**Page text**

Zero Sum vs. Sliding Window Charging Strategies.

Zero Sum charging is a charging strategy where by any charge used is fully replaced in the cycle time. Typical cycle times are one day and the bank is sized to be 1.5 to 2 times the cycle (days) use.

So if you were using 200 AH per day you would size solar to fully replace your usage in 1 day or around 200 AH worth of solar. With 1.5x to 2x daily usage we end up with a bank size of 400 AH.

This is a pretty normal setup. When we exceed the capacity of solar charging we run our engines or generator to bring us back to fully charged (e.g. 80% SOC). With 2x bank capacity we are able to “slide” out of zero sum for a day or 2.

But in the Sliding Window mode This sliding is built into the design by choice.

In that case we size our house bank to be 5 or 10 times the daily usage. With 200 AH daily usage our bank becomes 1000AH to 2000AH in size (cost, cost, yes we know. Just ignore it for now. This is theory).

Solar (or other prime charge sources) can be sized at 100% of daily usage more or less.

The “window” is 200 AH and is 1/5th of a 1000 AH bank. With a Min and Max bank SOC of 20% and 80% we have 600 AH for the 200 AH daily use window to “slide” in.

When the daily charge equals the daily use the window stays put. When the daily charge is greater than the daily use the window slides up to 80 SOC and we stop charging for the day.

When the daily use is greater than the daily charge the window slides closer to 20%SOC.

When the window slides to 20% SOC we bring on additional charging capability e.g. we run the engine or generator.

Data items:
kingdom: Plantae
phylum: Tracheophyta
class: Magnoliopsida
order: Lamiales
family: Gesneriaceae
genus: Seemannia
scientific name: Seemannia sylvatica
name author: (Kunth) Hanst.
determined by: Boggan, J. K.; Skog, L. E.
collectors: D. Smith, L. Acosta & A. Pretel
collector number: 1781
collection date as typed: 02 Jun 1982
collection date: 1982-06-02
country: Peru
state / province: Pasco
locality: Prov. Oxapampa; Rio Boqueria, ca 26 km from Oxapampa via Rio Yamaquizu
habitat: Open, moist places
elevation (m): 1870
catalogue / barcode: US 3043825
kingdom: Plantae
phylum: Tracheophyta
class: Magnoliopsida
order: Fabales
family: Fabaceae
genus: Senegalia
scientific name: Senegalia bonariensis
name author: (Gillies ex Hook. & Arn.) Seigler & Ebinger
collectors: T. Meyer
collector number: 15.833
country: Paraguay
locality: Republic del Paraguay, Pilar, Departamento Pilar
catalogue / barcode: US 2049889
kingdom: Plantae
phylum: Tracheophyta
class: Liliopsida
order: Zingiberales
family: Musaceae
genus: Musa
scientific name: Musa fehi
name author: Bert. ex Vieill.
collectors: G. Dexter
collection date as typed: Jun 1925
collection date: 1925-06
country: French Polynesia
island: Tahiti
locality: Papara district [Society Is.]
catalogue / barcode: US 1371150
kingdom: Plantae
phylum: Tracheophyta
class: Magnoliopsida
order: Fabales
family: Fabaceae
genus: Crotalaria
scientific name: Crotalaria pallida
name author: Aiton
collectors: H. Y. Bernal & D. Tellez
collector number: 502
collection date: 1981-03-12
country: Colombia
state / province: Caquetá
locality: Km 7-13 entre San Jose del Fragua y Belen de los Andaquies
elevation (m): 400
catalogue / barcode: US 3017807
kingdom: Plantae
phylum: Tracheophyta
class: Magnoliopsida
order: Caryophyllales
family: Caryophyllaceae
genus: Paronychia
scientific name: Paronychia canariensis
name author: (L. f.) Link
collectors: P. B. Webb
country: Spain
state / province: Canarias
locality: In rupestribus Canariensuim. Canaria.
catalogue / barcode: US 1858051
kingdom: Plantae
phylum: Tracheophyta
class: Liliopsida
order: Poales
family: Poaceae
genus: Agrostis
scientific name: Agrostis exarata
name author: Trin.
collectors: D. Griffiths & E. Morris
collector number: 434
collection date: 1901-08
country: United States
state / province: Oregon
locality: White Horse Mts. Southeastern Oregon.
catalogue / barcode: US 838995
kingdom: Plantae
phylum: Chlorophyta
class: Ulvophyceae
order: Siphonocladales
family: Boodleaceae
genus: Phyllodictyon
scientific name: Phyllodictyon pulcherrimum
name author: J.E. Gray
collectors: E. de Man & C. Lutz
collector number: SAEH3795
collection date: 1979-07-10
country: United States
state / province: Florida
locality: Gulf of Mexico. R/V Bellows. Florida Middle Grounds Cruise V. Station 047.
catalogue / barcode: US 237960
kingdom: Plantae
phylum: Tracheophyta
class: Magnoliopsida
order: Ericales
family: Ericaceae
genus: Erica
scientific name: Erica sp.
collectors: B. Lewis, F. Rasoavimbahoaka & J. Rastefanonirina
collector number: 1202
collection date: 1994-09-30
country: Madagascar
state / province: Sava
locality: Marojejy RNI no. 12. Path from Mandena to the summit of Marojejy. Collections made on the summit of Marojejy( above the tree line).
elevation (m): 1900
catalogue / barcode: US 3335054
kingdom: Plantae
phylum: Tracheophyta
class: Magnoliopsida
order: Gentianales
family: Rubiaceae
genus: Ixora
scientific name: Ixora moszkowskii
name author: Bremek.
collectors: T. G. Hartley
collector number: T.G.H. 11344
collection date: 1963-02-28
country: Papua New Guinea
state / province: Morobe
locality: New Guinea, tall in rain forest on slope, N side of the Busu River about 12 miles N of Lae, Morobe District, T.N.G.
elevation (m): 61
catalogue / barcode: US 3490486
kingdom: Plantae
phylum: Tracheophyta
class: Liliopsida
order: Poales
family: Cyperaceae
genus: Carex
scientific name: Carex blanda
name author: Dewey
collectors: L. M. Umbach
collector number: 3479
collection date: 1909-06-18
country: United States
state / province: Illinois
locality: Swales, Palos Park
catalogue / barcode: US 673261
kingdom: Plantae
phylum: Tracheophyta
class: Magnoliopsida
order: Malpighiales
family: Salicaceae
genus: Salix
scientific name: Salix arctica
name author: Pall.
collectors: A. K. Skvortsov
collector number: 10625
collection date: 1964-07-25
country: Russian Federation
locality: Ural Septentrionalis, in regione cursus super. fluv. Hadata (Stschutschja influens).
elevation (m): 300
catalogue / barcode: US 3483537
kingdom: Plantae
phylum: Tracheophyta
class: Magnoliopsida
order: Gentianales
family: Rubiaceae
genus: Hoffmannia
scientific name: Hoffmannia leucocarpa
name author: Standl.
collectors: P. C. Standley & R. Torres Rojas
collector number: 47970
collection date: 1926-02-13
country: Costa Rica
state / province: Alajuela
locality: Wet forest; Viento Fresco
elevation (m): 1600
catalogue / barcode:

**Goal**
Please copy the charging strategies passage from "Zero Sum vs." through "design by choice.", and change each "generator" to "genset".

**Reply**
Zero Sum vs. Sliding Window Charging Strategies.

Zero Sum charging is a charging strategy where by any charge used is fully replaced in the cycle time. Typical cycle times are one day and the bank is sized to be 1.5 to 2 times the cycle (days) use.

So if you were using 200 AH per day you would size solar to fully replace your usage in 1 day or around 200 AH worth of solar. With 1.5x to 2x daily usage we end up with a bank size of 400 AH.

This is a pretty normal setup. When we exceed the capacity of solar charging we run our engines or genset to bring us back to fully charged (e.g. 80% SOC). With 2x bank capacity we are able to “slide” out of zero sum for a day or 2.

But in the Sliding Window mode This sliding is built into the design by choice.